- **Data records**:

Start of Block

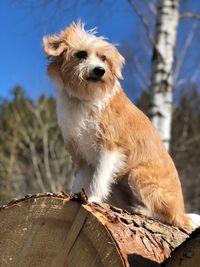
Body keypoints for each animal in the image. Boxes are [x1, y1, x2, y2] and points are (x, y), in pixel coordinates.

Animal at [43, 21, 199, 230]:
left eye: (103, 58)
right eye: (81, 54)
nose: (99, 70)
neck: (85, 98)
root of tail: (183, 213)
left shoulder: (110, 149)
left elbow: (98, 179)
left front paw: (91, 199)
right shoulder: (81, 156)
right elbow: (80, 181)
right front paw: (74, 196)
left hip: (137, 174)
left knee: (169, 218)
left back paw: (142, 210)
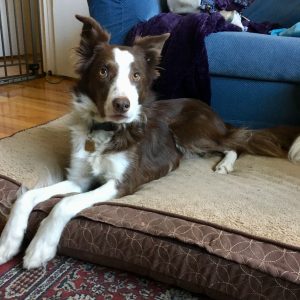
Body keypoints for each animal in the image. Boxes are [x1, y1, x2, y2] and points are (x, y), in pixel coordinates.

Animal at [0, 15, 300, 270]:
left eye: (136, 76)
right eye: (103, 71)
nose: (123, 105)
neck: (106, 131)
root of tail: (212, 112)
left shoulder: (123, 182)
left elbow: (65, 204)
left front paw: (39, 248)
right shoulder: (79, 179)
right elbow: (28, 195)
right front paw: (8, 243)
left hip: (191, 133)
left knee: (236, 143)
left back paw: (225, 164)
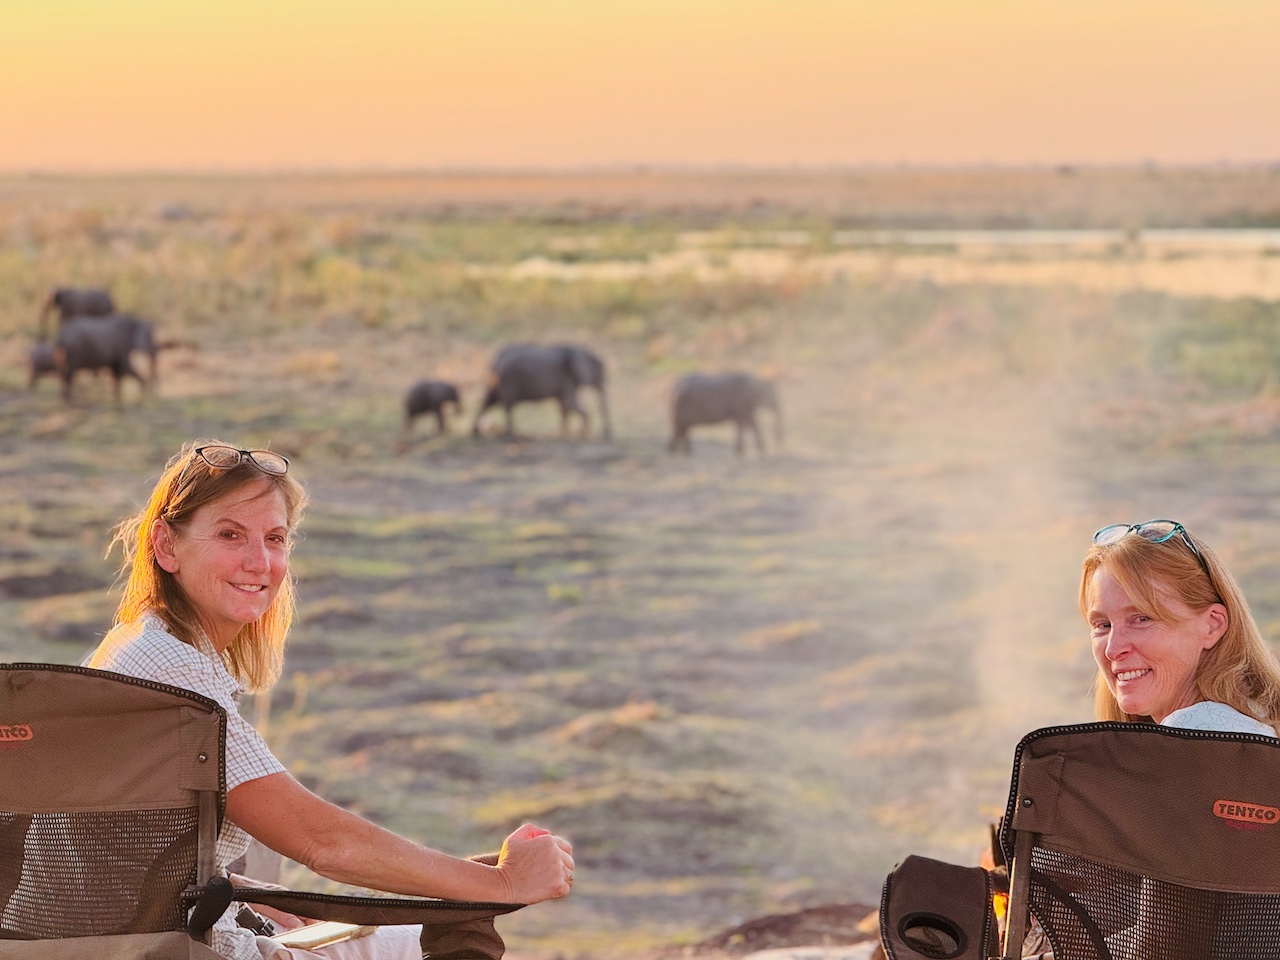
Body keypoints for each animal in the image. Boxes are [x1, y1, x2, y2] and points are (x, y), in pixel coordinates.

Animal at [473, 343, 611, 442]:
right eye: (597, 371)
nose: (607, 436)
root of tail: (494, 361)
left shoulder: (565, 379)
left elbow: (564, 406)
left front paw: (564, 434)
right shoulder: (567, 379)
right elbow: (568, 403)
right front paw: (581, 435)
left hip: (497, 381)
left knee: (489, 401)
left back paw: (477, 434)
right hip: (507, 381)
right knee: (506, 405)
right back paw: (509, 436)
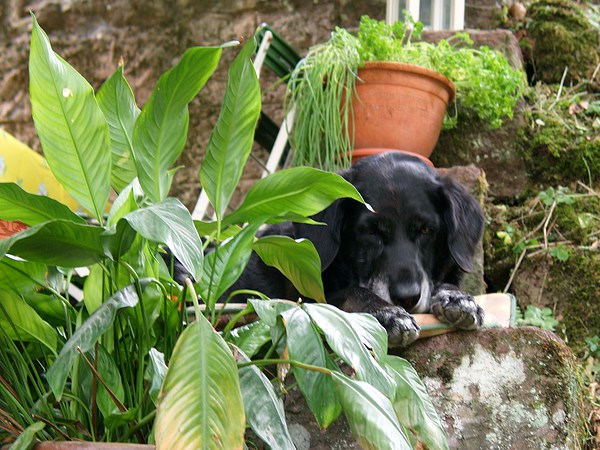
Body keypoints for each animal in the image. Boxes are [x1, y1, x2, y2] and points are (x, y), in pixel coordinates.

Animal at [232, 153, 486, 346]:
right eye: (371, 231)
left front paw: (457, 296)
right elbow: (352, 292)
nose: (407, 298)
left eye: (425, 229)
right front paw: (387, 313)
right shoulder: (305, 301)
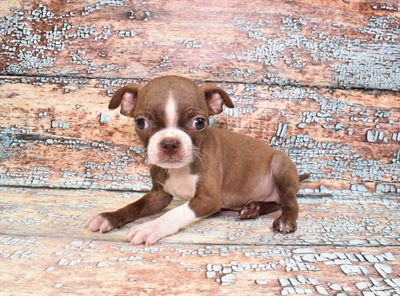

End of Block

- **About this exercise**: From the material above, print everything exactly except the pictures.

- **Reply**:
Body keypoints for each animal in the image. Boxes are [x1, y1, x2, y2] and points are (x, y), in pixel coordinates.

Animal at [43, 21, 199, 230]:
left eye: (103, 58)
right eye: (81, 54)
nose: (99, 70)
neck: (85, 98)
root of tail: (183, 213)
left shoulder: (110, 149)
left elbow: (98, 179)
left front paw: (91, 199)
right shoulder: (81, 156)
right elbow: (80, 181)
right front paw: (74, 196)
left hip: (137, 174)
left knee: (169, 218)
left back paw: (142, 210)
Body keypoints for each animal in the image. Boxes are [x1, y1, x2, y2] and points are (x, y), in pixel coordinates.

Animal at [0, 15, 300, 270]:
left eye: (136, 76)
right eye: (103, 71)
nose: (123, 105)
neck: (106, 131)
root of tail: (212, 112)
left shoulder: (123, 182)
left elbow: (65, 204)
left front paw: (39, 248)
right shoulder: (79, 179)
right elbow: (28, 195)
right front paw: (8, 243)
left hip: (191, 133)
left knee: (236, 143)
left back paw: (225, 164)
Body keypoints for each animal in the image. Boxes are [x1, y1, x2, y2] and points are (x, y), in pixel coordinates.

Animal at [473, 343, 611, 442]:
right eye: (597, 371)
nose: (607, 436)
root of tail: (494, 361)
left shoulder: (565, 379)
left elbow: (564, 406)
left front paw: (564, 434)
right shoulder: (567, 379)
right elbow: (568, 403)
right front paw: (581, 435)
left hip: (497, 381)
left knee: (489, 401)
left back paw: (477, 434)
right hip: (507, 381)
right knee: (506, 405)
right back paw: (509, 436)
Body keypoints for each animal in the image. Boxes are [x1, y1, x2, y2] and points are (x, y), in pixel coordinates.

Animal at [232, 153, 486, 346]:
right eye: (371, 231)
left front paw: (457, 296)
right elbow: (352, 292)
nose: (407, 298)
left eye: (425, 229)
right front paw: (387, 313)
right shoulder: (305, 301)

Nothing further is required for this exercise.